Ordinarily rooms at the Lockgate Dairy, near Chichester, go for between £80 and £140 a night.

However, the guesthouse, which is just a ten minute drive from the Goodwood racetrack, charges 15 times the usual rate during the venue's major festivals.

Defending the £1,757 price tag, owner Martin Lockwood said: "You’ve got to make hay while the sun shines.”

He added: “These magnificent events at Goodwood happen just three times a year and they bring rich people in from all over the world.

“My bank manager expects me to make the most of it."

Next up at Goodwood is the annual Revival festival in September which sees some of the country’s wealthiest classic car collectors descend on the venue.

A room at the Lockgate Dairy on the opening day of the Goodwood Revival was advertised recently at £1,757, while a deluxe suite at the Ritz on the same night would cost nearly £300 less.

The Argus:

Some bigger hotel chains use complex algorithms to amend prices based on fluctuating market demand but Mr Lockwood scoffed at the suggestion that his prices had been set by a computer.

He said: “I use the same device I’ve always used, a wetted finger in the air.
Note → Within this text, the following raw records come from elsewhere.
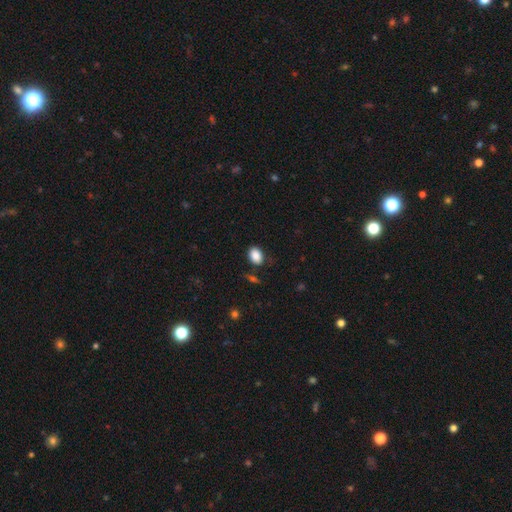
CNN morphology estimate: Q: Smooth or featured?
A: smooth (87%); runner-up: star or artifact (8%)
Q: How rounded?
A: in between (78%); runner-up: round (21%)
Q: Merging?
A: none (80%); runner-up: minor disturbance (14%)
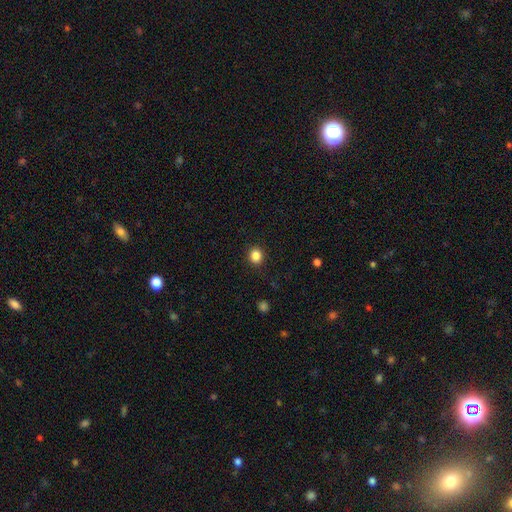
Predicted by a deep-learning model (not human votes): A smooth galaxy with no disk features (86%) that is round (79%).

Vote fractions:
- Smooth or featured? smooth: 86% / star or artifact: 11% / featured or disk: 4%
- How rounded? round: 79% / in between: 21% / cigar-shaped: 1%
- Merging? none: 91% / minor disturbance: 6% / major disturbance: 2% / merger: 1%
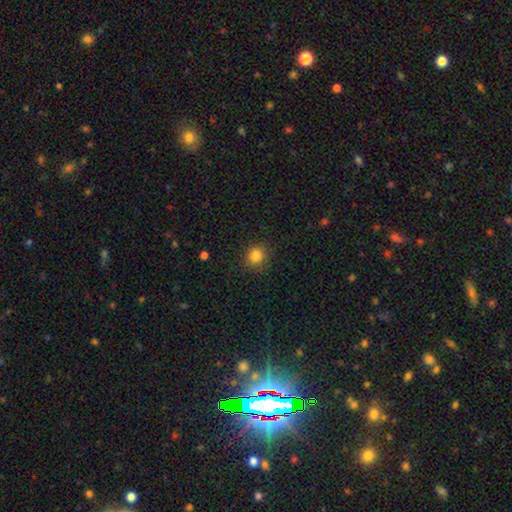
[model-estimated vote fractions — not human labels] A smooth galaxy with no disk features (84%) that is round (89%).

Vote fractions:
- Smooth or featured? smooth: 84% / star or artifact: 12% / featured or disk: 5%
- How rounded? round: 89% / in between: 10% / cigar-shaped: 1%
- Merging? none: 87% / minor disturbance: 9% / major disturbance: 3% / merger: 1%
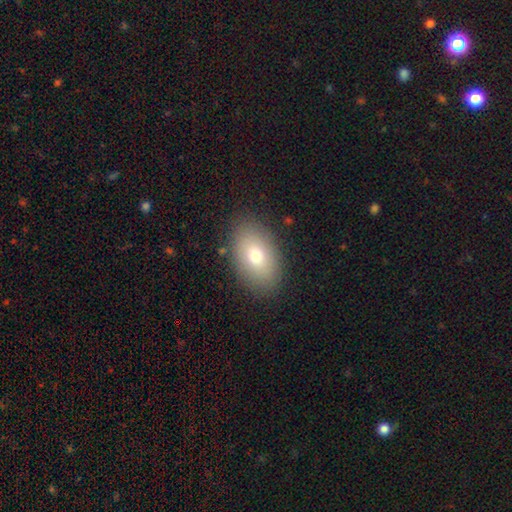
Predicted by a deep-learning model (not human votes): A smooth galaxy with no disk features (73%) that is in between round and cigar-shaped (87%).

Vote fractions:
- Smooth or featured? smooth: 73% / featured or disk: 17% / star or artifact: 10%
- How rounded? in between: 87% / round: 12% / cigar-shaped: 1%
- Merging? none: 86% / minor disturbance: 9% / major disturbance: 3% / merger: 1%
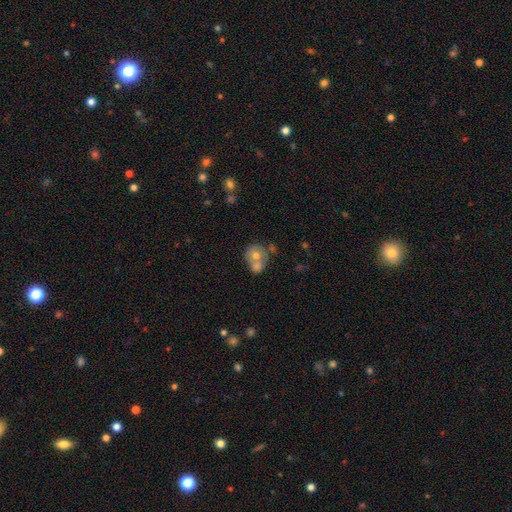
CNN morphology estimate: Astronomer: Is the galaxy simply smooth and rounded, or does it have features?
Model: smooth — 67%.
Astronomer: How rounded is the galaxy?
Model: round — 75%.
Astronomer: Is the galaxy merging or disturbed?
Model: merger — 57%.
If you don’t know your market you shouldn’t be in business.”

The former working dairy offers five-star accommodation in rooms with vaulted ceilings and oak beams and home-cooked breakfasts which have resulted in excellent TripAdvisor reviews.

He said: “It’s all down to the sausages, they’re made in a butcher’s just down the road and they’re award-winning.
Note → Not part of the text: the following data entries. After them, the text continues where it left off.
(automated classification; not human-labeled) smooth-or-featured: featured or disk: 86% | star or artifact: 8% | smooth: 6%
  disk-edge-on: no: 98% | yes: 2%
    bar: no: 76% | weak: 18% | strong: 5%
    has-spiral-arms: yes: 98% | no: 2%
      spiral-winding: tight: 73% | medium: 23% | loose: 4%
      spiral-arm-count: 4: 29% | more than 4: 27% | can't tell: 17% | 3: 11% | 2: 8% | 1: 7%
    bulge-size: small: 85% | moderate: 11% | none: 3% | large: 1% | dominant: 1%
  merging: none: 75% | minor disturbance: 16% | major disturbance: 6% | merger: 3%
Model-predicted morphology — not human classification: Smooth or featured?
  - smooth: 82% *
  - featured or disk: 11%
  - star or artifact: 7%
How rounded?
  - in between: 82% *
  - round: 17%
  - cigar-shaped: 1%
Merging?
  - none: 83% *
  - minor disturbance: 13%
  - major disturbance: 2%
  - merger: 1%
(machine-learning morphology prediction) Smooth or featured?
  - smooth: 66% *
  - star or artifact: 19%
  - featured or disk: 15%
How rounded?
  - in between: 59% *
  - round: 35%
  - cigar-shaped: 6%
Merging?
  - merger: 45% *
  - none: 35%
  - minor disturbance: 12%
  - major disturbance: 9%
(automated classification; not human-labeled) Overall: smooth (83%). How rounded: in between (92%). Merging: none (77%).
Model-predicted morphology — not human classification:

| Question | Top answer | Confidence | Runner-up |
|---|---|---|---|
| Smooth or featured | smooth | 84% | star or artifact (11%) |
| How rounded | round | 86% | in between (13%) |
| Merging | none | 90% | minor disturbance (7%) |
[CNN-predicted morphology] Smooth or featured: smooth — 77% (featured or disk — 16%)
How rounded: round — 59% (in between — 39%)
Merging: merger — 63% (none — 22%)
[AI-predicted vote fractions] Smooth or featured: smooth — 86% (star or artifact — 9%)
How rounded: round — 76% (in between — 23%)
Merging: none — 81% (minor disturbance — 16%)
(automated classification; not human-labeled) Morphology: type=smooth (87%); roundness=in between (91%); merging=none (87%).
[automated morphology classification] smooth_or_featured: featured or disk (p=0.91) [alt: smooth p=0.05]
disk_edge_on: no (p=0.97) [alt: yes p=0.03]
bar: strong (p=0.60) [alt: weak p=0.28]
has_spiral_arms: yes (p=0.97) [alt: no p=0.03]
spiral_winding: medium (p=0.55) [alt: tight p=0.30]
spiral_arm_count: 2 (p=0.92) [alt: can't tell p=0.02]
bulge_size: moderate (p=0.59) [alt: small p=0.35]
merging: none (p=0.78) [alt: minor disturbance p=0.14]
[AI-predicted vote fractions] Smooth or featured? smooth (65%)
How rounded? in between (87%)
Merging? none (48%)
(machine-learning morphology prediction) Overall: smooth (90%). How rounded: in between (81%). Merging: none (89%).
“Really we’re a bed-and-break-feast.”

However, Mr Lockwood said the response from some over his prices had been nasty with his wife having received a number of “very intimidating, offensive phonecalls” questioning everything from their business practice to their religion.

He said: “We’re fully booked for Goodwood and we were fully booked for the Festival of Speed.

“I understand eyebrows being raised but that’s just life.

“There’s nothing negative about this story at all, this is a local business surviving and thriving by pricing well and knowing what the market will bear.”